*** Begin section ***

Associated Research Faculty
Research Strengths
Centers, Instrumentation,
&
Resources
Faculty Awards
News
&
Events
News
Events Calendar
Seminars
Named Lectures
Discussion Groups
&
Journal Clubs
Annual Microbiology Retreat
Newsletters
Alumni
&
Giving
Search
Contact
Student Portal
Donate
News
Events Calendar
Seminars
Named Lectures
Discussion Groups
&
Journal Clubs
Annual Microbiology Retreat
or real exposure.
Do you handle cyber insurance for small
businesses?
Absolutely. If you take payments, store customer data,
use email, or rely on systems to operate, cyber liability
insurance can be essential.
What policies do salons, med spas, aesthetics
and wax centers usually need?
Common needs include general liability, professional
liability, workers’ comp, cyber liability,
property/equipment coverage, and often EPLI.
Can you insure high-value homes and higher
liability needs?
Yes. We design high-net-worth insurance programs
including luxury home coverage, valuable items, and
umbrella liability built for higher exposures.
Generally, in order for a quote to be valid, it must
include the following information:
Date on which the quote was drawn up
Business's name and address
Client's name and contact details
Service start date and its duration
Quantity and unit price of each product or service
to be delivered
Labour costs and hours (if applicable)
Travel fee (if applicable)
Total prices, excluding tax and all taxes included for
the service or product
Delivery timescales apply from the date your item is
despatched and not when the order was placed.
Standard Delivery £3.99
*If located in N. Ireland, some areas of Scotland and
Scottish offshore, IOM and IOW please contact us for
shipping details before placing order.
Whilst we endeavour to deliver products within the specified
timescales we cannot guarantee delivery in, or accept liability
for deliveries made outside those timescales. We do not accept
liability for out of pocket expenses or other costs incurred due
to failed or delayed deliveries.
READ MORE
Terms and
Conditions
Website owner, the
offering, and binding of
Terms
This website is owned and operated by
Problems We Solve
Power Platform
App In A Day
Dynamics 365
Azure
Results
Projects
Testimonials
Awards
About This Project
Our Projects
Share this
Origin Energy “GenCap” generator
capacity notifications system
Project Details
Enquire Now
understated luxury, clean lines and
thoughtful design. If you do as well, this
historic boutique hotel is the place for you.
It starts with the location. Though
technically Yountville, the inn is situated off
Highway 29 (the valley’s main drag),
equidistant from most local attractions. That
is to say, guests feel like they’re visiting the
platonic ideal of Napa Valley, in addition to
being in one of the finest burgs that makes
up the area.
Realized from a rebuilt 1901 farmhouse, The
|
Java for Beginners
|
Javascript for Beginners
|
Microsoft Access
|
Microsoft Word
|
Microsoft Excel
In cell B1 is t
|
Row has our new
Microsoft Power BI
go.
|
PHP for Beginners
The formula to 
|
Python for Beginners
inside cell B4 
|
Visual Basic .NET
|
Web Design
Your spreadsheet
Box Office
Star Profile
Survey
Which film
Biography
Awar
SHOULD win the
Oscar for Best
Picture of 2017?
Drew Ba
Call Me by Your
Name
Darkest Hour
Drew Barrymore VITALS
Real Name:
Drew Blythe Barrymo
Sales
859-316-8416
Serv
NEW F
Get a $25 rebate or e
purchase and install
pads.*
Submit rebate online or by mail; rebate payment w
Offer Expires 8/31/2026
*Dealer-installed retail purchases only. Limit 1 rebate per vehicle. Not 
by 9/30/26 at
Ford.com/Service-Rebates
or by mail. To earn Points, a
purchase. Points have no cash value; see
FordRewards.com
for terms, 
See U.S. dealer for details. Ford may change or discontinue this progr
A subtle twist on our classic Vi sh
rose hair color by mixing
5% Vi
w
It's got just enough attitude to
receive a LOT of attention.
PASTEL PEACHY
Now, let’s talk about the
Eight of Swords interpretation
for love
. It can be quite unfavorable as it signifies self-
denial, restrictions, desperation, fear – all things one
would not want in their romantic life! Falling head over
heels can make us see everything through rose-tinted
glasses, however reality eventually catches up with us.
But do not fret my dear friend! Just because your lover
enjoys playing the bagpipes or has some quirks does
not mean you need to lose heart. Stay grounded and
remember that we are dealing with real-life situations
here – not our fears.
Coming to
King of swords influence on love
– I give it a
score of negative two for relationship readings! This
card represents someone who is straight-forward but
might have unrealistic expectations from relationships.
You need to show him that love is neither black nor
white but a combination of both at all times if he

*** End section ***

▶ _Instructions to follow_
Everything from the line containing "Offer Expires 8/31/2026" through the last line of the listing must be reproduced exactly, and no other line.

▶ _Expected answer_
Offer Expires 8/31/2026
*Dealer-installed retail purchases only. Limit 1 rebate per vehicle. Not 
by 9/30/26 at
Ford.com/Service-Rebates
or by mail. To earn Points, a
purchase. Points have no cash value; see
FordRewards.com
for terms, 
See U.S. dealer for details. Ford may change or discontinue this progr
A subtle twist on our classic Vi sh
rose hair color by mixing
5% Vi
w
It's got just enough attitude to
receive a LOT of attention.
PASTEL PEACHY
Now, let’s talk about the
Eight of Swords interpretation
for love
. It can be quite unfavorable as it signifies self-
denial, restrictions, desperation, fear – all things one
would not want in their romantic life! Falling head over
heels can make us see everything through rose-tinted
glasses, however reality eventually catches up with us.
But do not fret my dear friend! Just because your lover
enjoys playing the bagpipes or has some quirks does
not mean you need to lose heart. Stay grounded and
remember that we are dealing with real-life situations
here – not our fears.
Coming to
King of swords influence on love
– I give it a
score of negative two for relationship readings! This
card represents someone who is straight-forward but
might have unrealistic expectations from relationships.
You need to show him that love is neither black nor
white but a combination of both at all times if he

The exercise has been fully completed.